IEA、必要なら石油備蓄追加放出へ 各国政府と協議=事務局長
12日トルコのイスタンブールで撮影(2026年 ロイター/Dilara Senkaya)
Helen Clark Christine Chen
[パース/シドニー 23日 ロイター] - 国際エネルギー機関(IEA)のビロル事務局長は23日、イラン戦争を理由に「必要であれば」石油備蓄の追加放出を行うとし、アジアや欧州の各国政府と協議していると明らかにした。
ビロル氏はキャンベラのナショナル・プレス・クラブで、「必要であれば、もちろんそうする。状況を注視し、市場を分析・評価し、加盟国と協議する」と語った。
IEAは11日、米国とイスラエルによるイランへの軍事攻撃を背景とした原油価格の高騰に対処するため、4億バレルの石油備蓄放出で合意した。
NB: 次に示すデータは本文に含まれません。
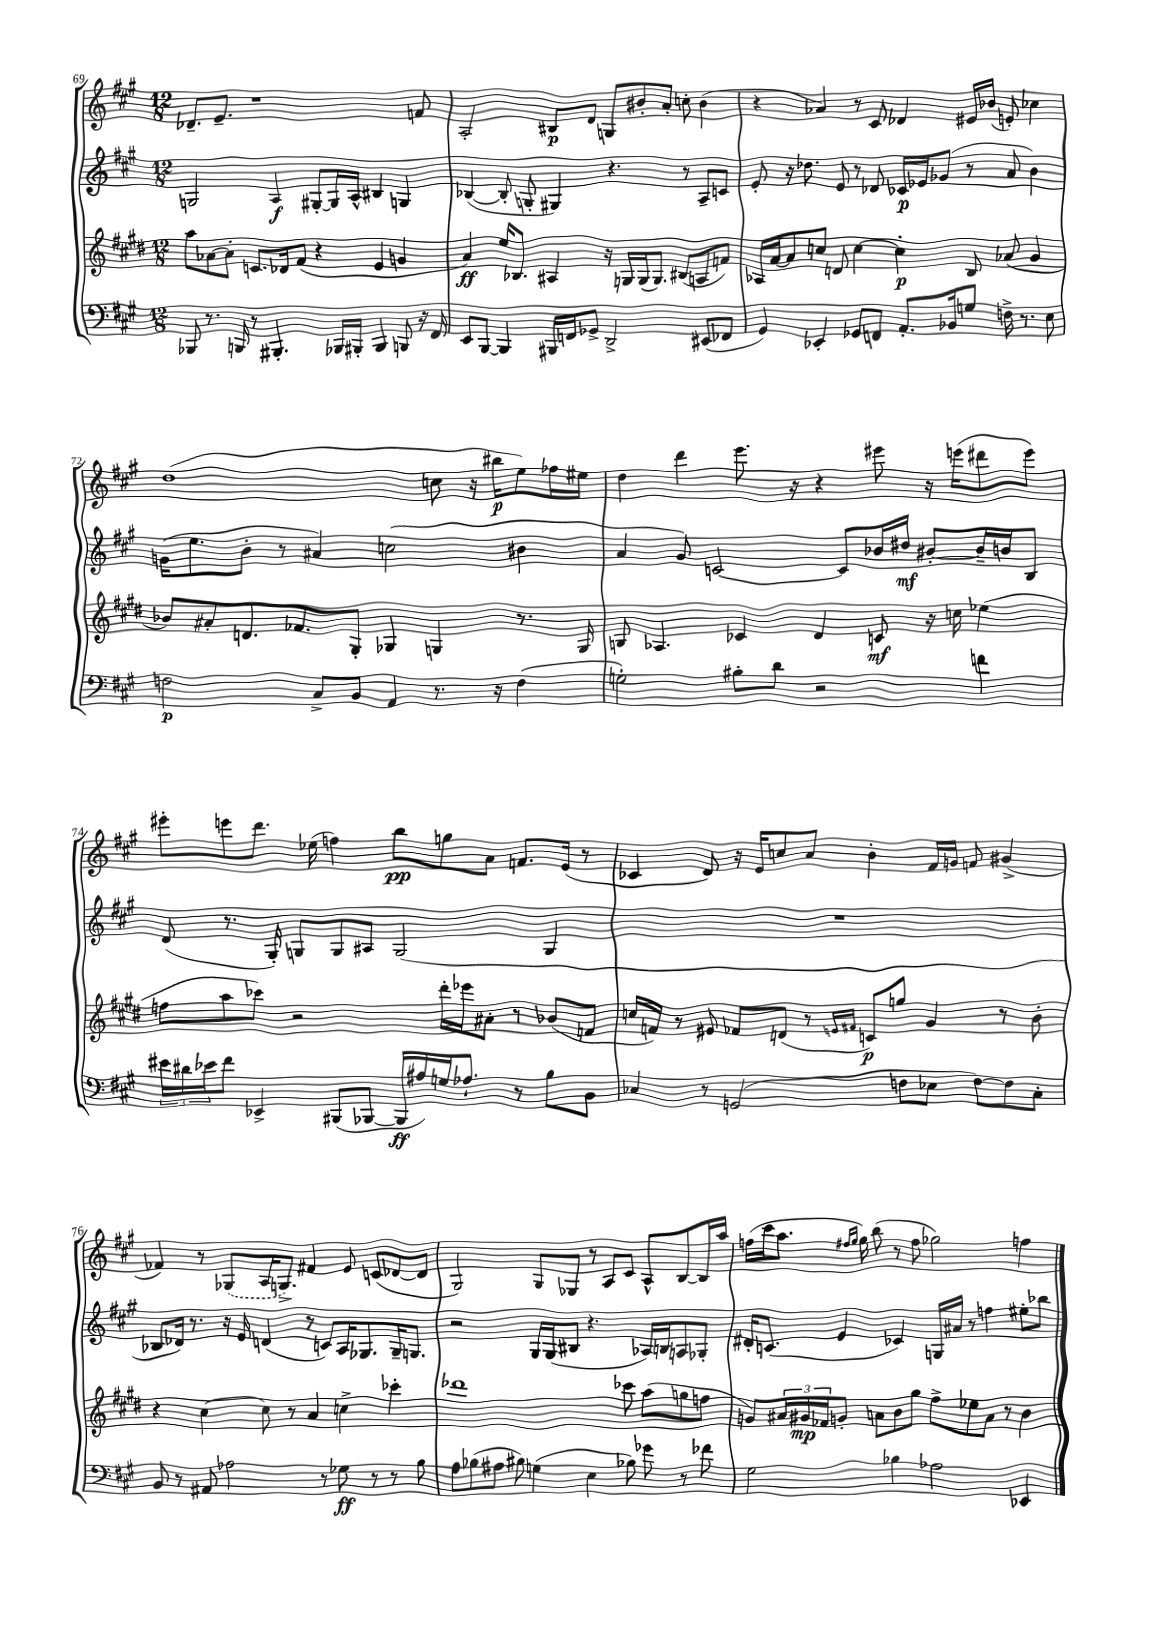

**kern	**dynam	**kern	**dynam	**kern	**dynam	**kern	**dynam
*part4	*part4	*part3	*part3	*part2	*part2	*part1	*part1
*staff4	*staff4	*staff3	*staff3	*staff2	*staff2	*staff1	*staff1
*clefF4	*	*clefG2	*	*clefG2	*	*clefG2	*
*k[f#c#g#]	*	*k[f#c#g#d#]	*	*k[f#c#g#]	*	*k[f#c#g#]	*
*M12/8	*	*M12/8	*	*M12/8	*	*M12/8	*
=69	=69	=69	=69	=69	=69	=69	=69
8BBB-X/	.	8aa\L	.	2Gn/	.	8.d-X~/L	.
8.r	.	[8a-X\	.	.	.	.	.
.	.	.	.	.	.	8.e~/J	.
.	.	8a-'\J]	.	.	.	.	.
16BBBn/	.	.	.	.	.	.	.
8r	.	8.cn/L	.	.	.	1r	.
4.BBB#X'/	.	.	.	4A/	f	.	.
.	.	16d-X/k	.	.	.	.	.
.	.	(8f#/J	.	.	.	.	.
.	.	4r	.	[8G#X'/L	.	.	.
16BBB-X/LL	.	.	.	16G#/L]	.	.	.
16BBB#X'/JJ	.	.	.	16A^^/JJ	.	.	.
4BBB#/	.	4e/	.	4B#X/	.	.	.
8BBBn/	.	4gn/	.	4Gn/	.	.	.
16r	.	.	.	.	.	8fn/	.
16FF#/	.	.	.	.	.	.	.
=70	=70	=70	=70	=70	=70	=70	=70
8EE/L	.	4a/)	ff	([4B-X/	.	2A'/	.
[8BBB/J	.	.	.	.	.	.	.
4BBB/]	.	16ee/KL	.	8B-'/]	.	.	.
.	.	8.B-X/J	.	.	.	.	.
.	.	.	.	8Gn'/	.	.	.
16BBB#X/LL	.	4A#X/	.	4G#X/)	.	8B#X/L	p
16FFn/J	.	.	.	.	.	.	.
8GG-X^/J	.	.	.	.	.	8d/J	.
2DD^/	.	16r	.	4.r	.	8Gn/L	.
.	.	16Gn/LL	.	.	.	.	.
.	.	(16G/J	.	.	.	8b#X'/	.
.	.	8.G/J)	.	.	.	.	.
.	.	.	.	.	.	8a'/J	.
.	.	(8B#X/L	.	8r	.	8ccn'\	.
(8EE#X/L	.	8An/	.	8A~/L	.	(4b#\	.
8FF-X/J	.	8fn/J)	.	8cn/J	.	.	.
=71	=71	=71	=71	=71	=71	=71	=71
4GG#/)	.	16A-X/LL	.	8e'/	.	4r	.
.	.	[16a/J	.	.	.	.	.
.	.	8a/]	.	16r	.	.	.
.	.	.	.	8.dd-X\	.	.	.
4EE-X'/	.	8ccn/J	.	.	.	4a-X/)	.
.	.	8dn/	.	8e/	.	.	.
8GG-X/L	.	[4cc\	.	8r	.	8r	.
8FFn/J	.	.	.	8d-X/	.	8c#/	.
8.AA'/L	.	4cc'\]	p	16c-X/LL	p	4d-X/	.
.	.	.	.	16e-X/J	.	.	.
.	.	.	.	(8g-X/J	.	.	.
16BB-X/k	.	.	.	.	.	.	.
8Gn/J	.	8B/	.	8r	.	16e#X/LL	.
.	.	.	.	.	.	(16b-X/JJ	.
16Fn^\	.	(8a-X/	.	8a/	.	8en'/)	.
8.r	.	.	.	.	.	.	.
.	.	4g#/	.	4b\)	.	4cc-X\	.
8E\	.	.	.	.	.	.	.
!!LO:LB:g=z
=72	=72	=72	=72	=72	=72	=72	=72
2Fn\	p	8b-X/L)	.	(16gn\KL	.	(1dd	.
.	.	.	.	8.ee\	.	.	.
.	.	8a#X'/	.	.	.	.	.
.	.	8.dn/	.	8b'\J	.	.	.
.	.	.	.	8r	.	.	.
.	.	8.f-X/	.	.	.	.	.
8C#^/L	.	.	.	4a#X/)	.	.	.
8BB/J	.	8G#'/J	.	.	.	.	.
4AA/	.	4G-X/	.	(2ccn\	.	.	.
8.r	.	4Gn/	.	.	.	8ccn\	.
.	.	.	.	.	.	16r	.
16r	.	.	.	.	.	16bb#X\KL	p
(4F\	.	8.r	.	4b#X\	.	8ee\)	.
.	.	.	.	.	.	16ff-X\L	.
.	.	16G/	.	.	.	16ee#X\JJ	.
=73	=73	=73	=73	=73	=73	=73	=73
2Gn'\)	.	8Gn/	.	4a/	.	4dd\	.
.	.	4.A-X/	.	.	.	.	.
.	.	.	.	8g#/)	.	4ddd\	.
.	.	.	.	[2cn/	.	.	.
8B#X'\L	.	4c-X/	.	.	.	8.eee\	.
8d\J	.	.	.	.	.	.	.
.	.	.	.	.	.	16r	.
2r	.	4d#/	.	.	.	4r	.
.	.	.	.	8c/L]	.	.	.
.	.	8cn/	mf	16b-X/L	.	8eee#X\	.
.	.	.	.	16dd#X/JJ	mf	.	.
.	.	16r	.	[8b#X'/L	.	16r	.
.	.	16ccn\	.	.	.	(16eeen\KL	.
4fn\	.	(4ee-X\	.	16b#~/L]	.	8ddd#X\	.
.	.	.	.	16bn/J	.	.	.
.	.	.	.	8B/J	.	8eee\J)	.
!!LO:LB:g=z
=74	=74	=74	=74	=74	=74	=74	=74
24e#X\LL	.	8ffn\L	.	(8d/	.	8eee#X'\L	.
24d#X\	.	.	.	.	.	.	.
24e-X\J	.	.	.	.	.	.	.
8f#\J	.	8aa\	.	8.r	.	8eeen\	.
4EE-X^/	.	8ccc-X\J)	.	.	.	8.ddd\J	.
.	.	.	.	16G#'/)	.	.	.
.	.	2r	.	8Gn/L	.	.	.
.	.	.	.	.	.	(16ee-X\	.
(8BBB#X/L	.	.	.	8G/	.	4ffn\)	.
[8BBB-X/J	.	.	.	8A#X/J	.	.	.
16BBB-/LL]	ff	.	.	(2G/	.	8bb\L	pp
16A#X/)	.	.	.	.	.	.	.
16Gn/J	.	16ddd#'\LL	.	.	.	8ggn\	.
8.A-X`/J	.	16eee-X\J	.	.	.	.	.
.	.	8a#X'\J	.	.	.	8a\J	.
8r	.	8r	.	.	.	8.fn/L	.
8B\L	.	(8b-X/L	.	4G/	.	.	.
.	.	.	.	.	.	(16e/Jk	.
8BB\J	.	8fn/J	.	.	.	8r	.
=75	=75	=75	=75	=75	=75	=75	=75
4C-X/	.	16ccn/LL	.	1.r	.	4c-X/	.
.	.	16fn/JJ)	.	.	.	.	.
.	.	8r	.	.	.	.	.
8r	.	8e#X/	.	.	.	8d/)	.
(2GGn/	.	8f-X/L	.	.	.	16r	.
.	.	.	.	.	.	16e/KL	.
.	.	(8dn/J	.	.	.	8ccn/	.
.	.	8r	.	.	.	8a/J	.
.	.	16qqen/LL	.	.	.	.	.
.	.	16qqf#X/JJ	.	.	.	.	.
.	.	8cn/L)	p	.	.	4b'\	.
8Fn\L	.	8ggn/J	.	.	.	.	.
8E-X\J	.	4g#/	.	.	.	16f#/LL	.
.	.	.	.	.	.	16gn/JJ	.
[8F\L)	.	.	.	.	.	8fn/	.
8F\]	.	8r	.	.	.	(4g#X^/	.
8C-'\J	.	8b'\	.	.	.	.	.
!!LO:LB:g=z
=76	=76	=76	=76	=76	=76	=76	=76
8BB/	.	4r	.	8B-X/L	.	4f-X/)	.
8r	.	.	.	16d-X/Jk)	.	.	.
.	.	.	.	8.r	.	.	.
8AA#X/	.	[4cc#\	.	.	.	8r	.
2A-X\	.	.	.	16r	.	(8G-X/L	.
.	.	.	.	16e/	.	.	.
.	.	8cc#\]	.	(4dn/	.	16A/K	.
.	.	.	.	.	.	8.Gn^/J)	.
.	.	8r	.	.	.	.	.
.	.	4a/	.	8r	.	4f#X/	.
8r	.	.	.	8cn/L)	.	.	.
8G-X\	ff	4ccn^\	.	16A/K	.	8e/	.
.	.	.	.	8.G-X/	.	.	.
8r	.	.	.	.	.	(8cn/L	.
8r	.	4ccc-X'\	.	16G-~/K	.	[8d-X/	.
.	.	.	.	8.Gn/J	.	.	.
8B\	.	.	.	.	.	8d-/J]	.
=77	=77	=77	=77	=77	=77	=77	=77
8A\L	.	1ddd-X	.	2r	.	2G#/)	.
(8B-X\	.	.	.	.	.	.	.
8A#X\J	.	.	.	.	.	.	.
8B#X\)	.	.	.	.	.	.	.
(4Gn\	.	.	.	16G#/LL	.	8G#/L	.
.	.	.	.	(16G#/J	.	.	.
.	.	.	.	8B#X/J	.	8G-X/J	.
4E\	.	.	.	4.r	.	8r	.
.	.	.	.	.	.	8A/L	.
8B-X\)	.	8ccc-X\	.	.	.	8c#/J	.
8g-X\	.	(8aa\L	.	16A-X/LL)	.	8A^^/L	.
.	.	.	.	16Bn/J	.	.	.
8r	.	8ggn\	.	8An/	.	[8B/	.
8f-X\	.	8ffn\J	.	8G-X'/J	.	16B/L]	.
.	.	.	.	.	.	16aa/JJ	.
=78	=78	=78	=78	=78	=78	=78	=78
2G#\	.	8gn/L)	.	16d#X'/KL	.	(16ffn\LL	.
.	.	.	.	(8.cn/J	.	16ccc#\J	.
.	.	24a#X/L	.	.	.	8.aa\J	.
.	.	24g#X/	mp	.	.	.	.
.	.	24f-X/J	.	.	.	.	.
.	.	8gn'/J	.	4e/	.	.	.
.	.	.	.	.	.	16qqff#X/LL	.
.	.	.	.	.	.	16qqgg#/JJ	.
.	.	.	.	.	.	16gg#\)	.
.	.	8an\L	.	.	.	(8bb\	.
4B-X\	.	8b\	.	4c-X/)	.	8r	.
.	.	8gg#\J	.	.	.	8ff#\	.
2A-X\	.	8ff#^\L	.	16Gn/LL	.	2gg-X\)	.
.	.	.	.	16a#X/JJ	.	.	.
.	.	8ee-X\	.	8r	.	.	.
.	.	8a\J	.	4ffn\	.	.	.
.	.	8r	.	.	.	.	.
4EE-X/	.	4b\	.	8ee#X'\L	.	4ffn\	.
.	.	.	.	8bb-X\J	.	.	.
==	==	==	==	==	==	==	==
*-	*-	*-	*-	*-	*-	*-	*-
ビロル氏は、追加放出の引き金となる具体的な原油価格水準は設定されないと述べた。「備蓄放出は市場の安心材料にはなるが、解決策ではない。経済への痛みを和らげる効果があるに過ぎない」と語った。
アジア太平洋地域は石油危機の最前線にあり、石油だけでなく肥料やヘリウムといったホルムズ海峡を通過する重要物資への依存度が高いと指摘した。
中東の危機について、「非常に深刻」だとし、1970年代の2度のオイルショックや、ロシア・ウクライナ戦争がガス市場に与えた影響を合わせた状況よりも悪いとの見解を示した。
イラン戦争によって世界の石油供給は日量1100万バレル失われており、これは過去2度のオイルショックの合計を上回る規模だと述べた。
「この問題に対する最も重要な唯一の解決策は、ホルムズ海峡を開放することだ」と強調した。
速度制限の引き下げや在宅勤務の推進など、IEAが提示した措置は2022年に欧州で実施された際にエネルギー消費の削減効果が確認されたと述べた上で、燃料節約の具体的な実施方法は各国が判断する必要があるとの認識を示した。